The first such passage is John 1:51, where Jesus spoke to Nathanael (who had just professed faith in him as the Son of God because of Jesus’ powers of perception): “And he said to him, ‘Truly, truly, I say to you, you will see heaven opened, and the angels of God ascending and descending on the Son of Man.’” This is a puzzling statement, and it is also the first occurrence of Jesus’ equally puzzling self-referent, ‘the Son of Man’ (which is a study in its own right). It is also the first use of his signature phrase, “Amen, Amen I say unto you” in this Gospel. Indeed, it was the first of many profound statements about himself that Jesus would make in this Gospel. But what does it mean?

The key to interpreting this saying is to recognize it as an allusion to a dream had by Jacob recorded in Genesis 28:11-13, in which there was a ladder reaching from earth up to heaven with the angels of God ascending and descending on it. Here in John, the angels are portrayed as ascending and descending on the Son of Man – Christ himself! Thus Christ is describing himself as a ladder reaching from earth to heaven. John Phillips describes the point Jesus was making in his commentary on John’s Gospel:

“I am that ladder.  I link God and man, heaven and earth.  I am the one and only mediator between God and man, the only link between heaven and earth.  The angels ascend and descend because of me” (Phillips, John. Exploring the Gospel of John: an expository commentary, p. 50)
This begs the question of how angels travelled between heaven and earth prior to Jesus’ existence, if he did not personally pre-exist. But more importantly, it establishes that in the context of this Gospel, language about ascent and descent between heaven and earth is literal. When angels travel between heaven and earth, they actually travel (not spatially in a physical sense, but nonetheless in terms of actual relocation). This sets a precedent for how to interpret language about Christ ascending and descending between heaven and earth in this Gospel.

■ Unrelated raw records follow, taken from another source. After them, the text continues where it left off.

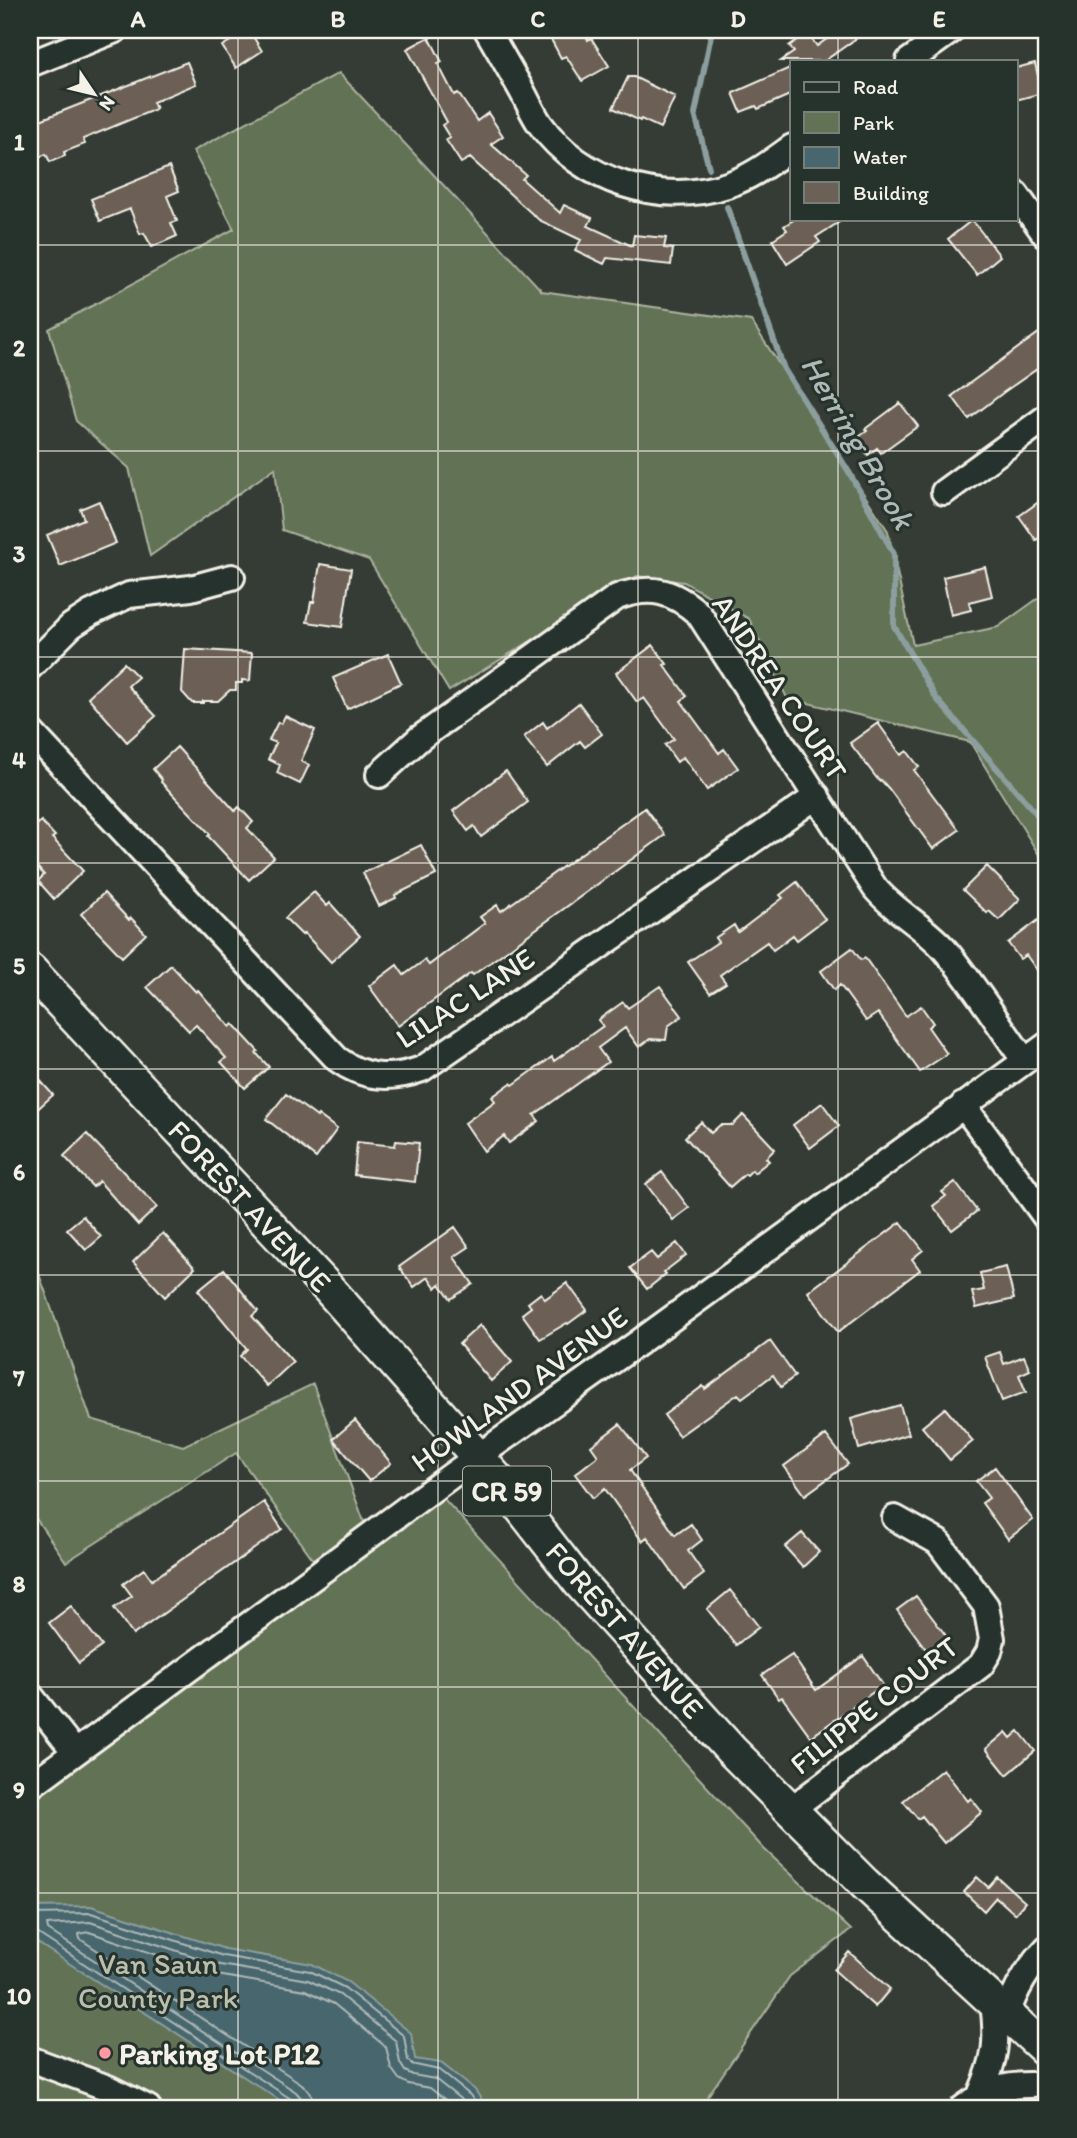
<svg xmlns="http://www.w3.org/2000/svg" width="1077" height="2138" font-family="Itim,sans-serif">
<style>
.green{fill:#627254;stroke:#abb29e;stroke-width:2}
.water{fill:#47666d;stroke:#8c9e9e;stroke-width:2}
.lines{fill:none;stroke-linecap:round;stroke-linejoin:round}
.shore{stroke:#afb9b7;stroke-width:2}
.stream{stroke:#8c9e9e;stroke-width:6}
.building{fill:#6c6156;stroke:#f4f1e8;stroke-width:2}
.minor-casing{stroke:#f4f1e8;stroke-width:30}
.major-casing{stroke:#f4f1e8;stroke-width:37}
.minor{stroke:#26332d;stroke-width:24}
.major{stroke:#26332d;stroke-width:32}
.grid{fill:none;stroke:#f4f1e8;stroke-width:2;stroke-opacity:0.55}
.poi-dot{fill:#ff9aa2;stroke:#26332d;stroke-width:2.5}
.labels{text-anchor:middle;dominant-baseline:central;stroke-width:6;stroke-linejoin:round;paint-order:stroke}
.shield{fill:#26332d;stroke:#b6b8b0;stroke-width:2}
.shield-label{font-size:28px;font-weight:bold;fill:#f4f1e8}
.street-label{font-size:30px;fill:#f4f1e8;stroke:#26332d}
.park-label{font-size:30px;fill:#babead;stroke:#26332d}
.poi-label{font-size:30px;font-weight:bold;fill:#f4f1e8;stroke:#26332d;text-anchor:start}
.water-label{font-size:32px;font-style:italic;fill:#afb9b7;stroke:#26332d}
.neatline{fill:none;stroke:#f4f1e8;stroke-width:2.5}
.grid-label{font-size:23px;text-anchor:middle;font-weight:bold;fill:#f4f1e8}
</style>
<rect width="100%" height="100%" fill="#343c35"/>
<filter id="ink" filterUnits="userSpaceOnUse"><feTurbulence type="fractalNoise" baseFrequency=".0143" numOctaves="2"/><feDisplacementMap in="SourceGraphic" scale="14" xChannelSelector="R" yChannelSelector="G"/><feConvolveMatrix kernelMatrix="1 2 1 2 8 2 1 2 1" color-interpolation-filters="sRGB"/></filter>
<g filter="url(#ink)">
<!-- green -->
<path class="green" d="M339,73L542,291L751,321L888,531L913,645L998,627L1047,592V868L970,742L787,698L749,619L684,582L637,576L449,691L369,560L282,530L275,468L150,556L129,468L76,421L49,329L234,229L193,151Z
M39,1274L91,1419L183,1446L313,1384L369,1535L434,1488L764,1849L851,1930L790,1976L701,2106L702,2108H30V1779L321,1570L236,1453L66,1562L30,1510V1283Z"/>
<!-- water -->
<path class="water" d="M91,1906L225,1949L312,1964L348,1982L411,2033L415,2059L441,2063L475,2090L487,2108H292L30,1938V1907Z"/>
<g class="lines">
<!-- shore -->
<path class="shore" d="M30,1914L91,1913L223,1956L310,1971L345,1988L404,2036L408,2060L411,2064L439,2070L470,2095L479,2108
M30,1932L37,1933L291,2099L294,2103L295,2108
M303,2108L302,2099L296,2092L48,1930L47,1925L90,1922L220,1965L308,1980L340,1995L396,2041L400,2063L405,2071L413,2075L435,2079L463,2101L468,2108
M314,2108L311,2094L302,2084L80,1939L79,1934L89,1932L217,1975L305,1990L334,2004L386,2047L391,2068L399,2079L408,2084L430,2088L456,2108"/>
<!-- stream -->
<path class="stream" d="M709,168L695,114L712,30
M727,207L784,369L849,472L894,554V626L936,698L1047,826"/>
</g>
<!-- building -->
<path class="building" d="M249,30L262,51L236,68L222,46Z
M546,30H583L588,40L591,38L609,66L582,81L566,56L561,58Z
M839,30H868L826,60L827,61H781L794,52L789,46L807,33L817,46Z
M429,37L442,62L438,64L454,95L458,93L477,121L488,113L503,136L491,144L526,175L522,179L560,213L564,205L592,218L588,226L632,246L634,235L666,238L664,248L673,249L671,265L607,258L604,264L575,250L581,240L539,220L470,158L461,163L446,140L450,138L442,125L447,122L407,49Z
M187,62L196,84L153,102L156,109L83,139L85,144L64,152L65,156L50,162L46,154L30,161V124Z
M1035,63L1042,93L1016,100V68Z
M792,67V94L758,109L756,106L741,112L733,93Z
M628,77H634L675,97L660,128L641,119L640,121L613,108Z
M169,167L179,191L167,196L177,221L171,223L177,236L152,247L144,233L140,234L130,209L100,221L91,199Z
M795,219H844L816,237L820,242L787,264L772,240L787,230L784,226Z
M972,220L1000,256L977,275L948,239Z
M1047,327V362L1004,392L969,419L952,396Z
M900,403L918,426L881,453L877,448L868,455L856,439L867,431L865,429Z
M1047,496V532L1036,540L1019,516Z
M99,501L116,543L60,566L47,535L84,519L80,509Z
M320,564L351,569L342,627L307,622L311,602H314Z
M985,567L992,596L969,602L971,610L951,615L943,577Z
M653,645L667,664L664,665L687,696L681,701L719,753L724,749L738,768L707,790L683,757L677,762L665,745L674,739L644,698L637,702L616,673Z
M185,649L252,653L250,681L242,680V683H236V690H230L218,701H203V703H192L182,692Z
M388,654L401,683L347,709L333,678Z
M124,663L138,677L128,686L156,716L127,742L88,697Z
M579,703L602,734L585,747L580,741L547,767L524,737L543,722L547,728Z
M285,716L315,730L301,761L309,765L300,784L277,773L280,765L268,759L276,743L269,740L278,722L281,724Z
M878,723L901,755L907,751L919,767L914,770L959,830L933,849L889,789L881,780L879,781L850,743Z
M177,747L235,811L239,807L253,822L247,828L274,857L249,880L208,836L210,834L161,782L162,780L153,769Z
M506,771L528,802L481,837L474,826L468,831L453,811Z
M645,808L665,835L473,975L471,973L398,1026L369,986L397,965L404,975L425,960L429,965L485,923L480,917L497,905L501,911Z
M41,821L55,836L52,838L83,871L54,899L38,881L44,875L30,859V831Z
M421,845L436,875L395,895L396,898L379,906L363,873Z
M987,866L1020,899L999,920L989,911L987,913L963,890Z
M797,882L825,919L797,940L793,935L773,950L767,942L720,975L726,983L710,993L688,962L718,942L715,938L734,925L738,932L783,898L780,895Z
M314,892L327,906L330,903L360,936L331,962L304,933L302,935L285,918Z
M104,893L129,920L131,918L146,934L122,957L81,914Z
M1040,919L1047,929V984L1026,955L1020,959L1008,943Z
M852,948L861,960L865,958L906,1016L921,1006L933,1023L928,1027L947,1054L920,1072L878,1013L866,1021L840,985L834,990L821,971Z
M171,965L196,992L198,990L230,1027L233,1024L258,1051L256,1053L269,1067L245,1088L221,1062L226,1058L196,1025L189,1031L147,987Z
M660,986L682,1016L668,1026L666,1040L650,1039L639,1047L625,1028L598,1048L608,1062L534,1115L539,1121L509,1143L504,1136L484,1151L465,1123L495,1101L492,1097L511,1083L513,1085L552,1057L554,1061L603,1026L598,1020L623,1002L628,1008Z
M30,1069L53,1095L30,1116Z
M286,1094L317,1117L318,1115L337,1129L316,1158L266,1119Z
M822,1103L839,1126L810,1148L793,1125Z
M743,1115L775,1149L766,1158L769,1161L754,1173L752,1170L747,1175L745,1174L730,1187L685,1137L701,1122L711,1133L720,1125H733Z
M87,1134L157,1207L138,1225L99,1181L93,1187L64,1156Z
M396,1141L419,1143L415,1182L354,1175L357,1142L395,1146Z
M662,1172L689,1208L673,1220L646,1184Z
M955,1182L977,1211L952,1230L933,1206L946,1196L942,1192Z
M83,1216L101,1237L86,1250L67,1229Z
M901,1222L923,1250L912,1259L920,1270L838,1332L808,1292Z
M455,1227L469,1247L454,1257L473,1284L451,1299L440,1284L436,1288L428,1277L414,1287L399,1267Z
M163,1233L195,1268L165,1297L133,1262Z
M677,1243L686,1255L664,1272L666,1274L647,1289L630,1268L651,1252L657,1259Z
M1006,1267L1014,1299L976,1308L972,1292L984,1290L980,1273Z
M224,1269L258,1311L252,1316L293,1362L267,1386L240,1356L247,1349L198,1290Z
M567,1283L587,1310L568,1324L567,1323L540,1339L522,1314L531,1307L528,1303L541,1293L545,1299Z
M480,1325L512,1362L491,1381L459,1344Z
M770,1341L795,1376L781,1387L773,1375L742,1398L738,1394L679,1436L664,1415L703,1386L705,1389Z
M1000,1352L1004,1364L1024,1356L1030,1370L1019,1375L1026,1392L1002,1401L985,1357Z
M900,1405L909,1434L859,1449L851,1419Z
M945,1408L973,1441L950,1460L922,1427Z
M355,1420L391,1463L369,1481L333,1439Z
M620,1424L646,1458L630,1470L675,1535L691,1524L702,1540L688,1551L704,1574L684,1589L647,1537L642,1541L605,1489L593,1498L575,1474L598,1456L591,1446Z
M826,1435L848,1464L805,1495L784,1466Z
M995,1467L1033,1520L1008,1539L982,1503L989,1498L976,1481Z
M264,1502L282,1529L133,1635L114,1608L132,1596L123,1584L144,1569L152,1580Z
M802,1533L819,1552L803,1567L785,1547Z
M730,1590L759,1627L736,1645L707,1609Z
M916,1596L947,1637L928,1652L897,1610Z
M71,1606L102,1646L79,1663L49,1623Z
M792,1655L816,1690L863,1656L883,1685L811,1737L782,1697L779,1699L762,1675Z
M1019,1731L1035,1751L1007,1775L986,1749L1006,1732L1011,1738Z
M943,1769L968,1801L971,1798L982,1812L944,1843L922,1816L918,1819L903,1801Z
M977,1877L988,1887L997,1877L1025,1902L1015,1914L996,1897L984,1911L964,1892Z
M849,1952L890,1989L875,2007L834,1970Z"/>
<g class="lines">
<!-- minor casing -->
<g class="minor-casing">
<path id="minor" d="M487,30C499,50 510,70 522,91C528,102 533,114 540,124C581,181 660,207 727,185C752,177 771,162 792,147
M909,61L952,30
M30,64L115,30
M1016,194L1047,237
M944,492L1047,417
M30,667L71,626L91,613L129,595L191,588L232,577
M30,731L337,1059C364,1079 391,1080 422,1069L817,796
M379,775L420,738L617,597C651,585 672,590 699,614L875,888C895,912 924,926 945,950C974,984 998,1024 1025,1061
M963,1105L1047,1219
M30,1695L75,1752
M30,1786L452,1475L638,1343L1047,1045
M790,1810L981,1665L989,1652L992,1639L986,1606L938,1542L895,1518
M1007,2015C1015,1989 1029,1967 1047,1948
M30,2059L108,2088L148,2108
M980,2095C996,2058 998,2043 993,2002
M963,2108C992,2086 1011,2084 1047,2085"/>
</g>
<!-- major casing -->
<g class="major-casing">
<path id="major" d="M30,970L328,1288L507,1490L579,1582L731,1750L864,1883L1047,2051"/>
</g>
<!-- minor -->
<use href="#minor" class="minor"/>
<!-- major -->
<use href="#major" class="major"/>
</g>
</g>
<!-- grid -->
<path class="grid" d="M238,30V2108M438,30V2108M638,30V2108M838,30V61M838,219V2108M30,245H1047M30,451H1047M30,657H1047M30,863H1047M30,1069H1047M30,1275H1047M30,1481H1047M30,1687H1047M30,1893H1047"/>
<!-- markers -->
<circle class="poi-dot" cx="105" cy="2053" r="7"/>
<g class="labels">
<!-- shield labels -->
<rect class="shield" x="463" y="1466.5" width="88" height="49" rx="5"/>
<g class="shield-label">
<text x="507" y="1491">CR 59</text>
</g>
<!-- street labels -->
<g class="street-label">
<text transform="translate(780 687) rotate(56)">ANDREA COURT</text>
<text transform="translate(465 998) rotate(-33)">LILAC LANE</text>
<text transform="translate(250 1206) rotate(47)">FOREST AVENUE</text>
<text transform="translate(519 1389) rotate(-36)">HOWLAND AVENUE</text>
<text transform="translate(625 1630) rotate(49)">FOREST AVENUE</text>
<text transform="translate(874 1705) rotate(-38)">FILIPPE COURT</text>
</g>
<!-- park labels -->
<g class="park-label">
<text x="158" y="1963">Van Saun<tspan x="158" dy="34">County Park</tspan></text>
</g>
<!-- poi labels -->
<g class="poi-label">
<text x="119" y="2053">Parking Lot P12</text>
</g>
<!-- water labels -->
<g class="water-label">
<text transform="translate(858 442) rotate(60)">Herring Brook</text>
</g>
</g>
<!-- margin -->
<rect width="1077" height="2138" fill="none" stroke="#26332d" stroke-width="77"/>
<!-- legend -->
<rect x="790" y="60" width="228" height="161" fill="#26332d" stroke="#787f78" stroke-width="2"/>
<rect x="804" y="82" width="35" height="10" fill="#26332d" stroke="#787f78" stroke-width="2"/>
<text x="853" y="94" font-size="21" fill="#f4f1e8">Road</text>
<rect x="804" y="112" width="35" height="21" fill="#627254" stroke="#787f78" stroke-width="2"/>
<text x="853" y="130" font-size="21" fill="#f4f1e8">Park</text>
<rect x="804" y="147" width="35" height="21" fill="#47666d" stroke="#787f78" stroke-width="2"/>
<text x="853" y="164" font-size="21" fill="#f4f1e8">Water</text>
<rect x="804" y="182" width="35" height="21" fill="#6c6156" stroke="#787f78" stroke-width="2"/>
<text x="853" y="200" font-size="21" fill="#f4f1e8">Building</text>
<!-- north arrow -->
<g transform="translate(94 94) rotate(125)" stroke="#26332d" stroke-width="5" paint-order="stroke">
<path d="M0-5L12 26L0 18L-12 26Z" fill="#f4f1e8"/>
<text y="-10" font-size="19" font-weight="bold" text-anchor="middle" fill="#f4f1e8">N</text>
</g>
<rect x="38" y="38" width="1000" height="2062" class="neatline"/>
<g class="grid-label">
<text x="138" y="27">A</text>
<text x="338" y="27">B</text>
<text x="538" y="27">C</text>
<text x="738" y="27">D</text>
<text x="939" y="27">E</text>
<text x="19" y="150">1</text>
<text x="19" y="356">2</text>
<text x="19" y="562">3</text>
<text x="19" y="768">4</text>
<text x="19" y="974">5</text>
<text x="19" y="1180">6</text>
<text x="19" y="1386">7</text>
<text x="19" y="1592">8</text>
<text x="19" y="1798">9</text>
<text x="19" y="2004">10</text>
</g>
</svg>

We have a similar contextual clue at the end of John’s Gospel when Christ spoke of ascending to his Father after his resurrection (John 20:17). We know that he literally ascended to heaven (Acts 1:9-11 is unmistakably clear), so the language of ascension in John 20:17 must also be taken literally. Thus in John 1:51 and 20:17 we have two ‘bookends’ of literal ascent/descent language in the Gospel of John. In between these two bookends are two remarkable passages about the ascent and descent of the Son of Man. We’ll take a closer look at these two passages in the next blog.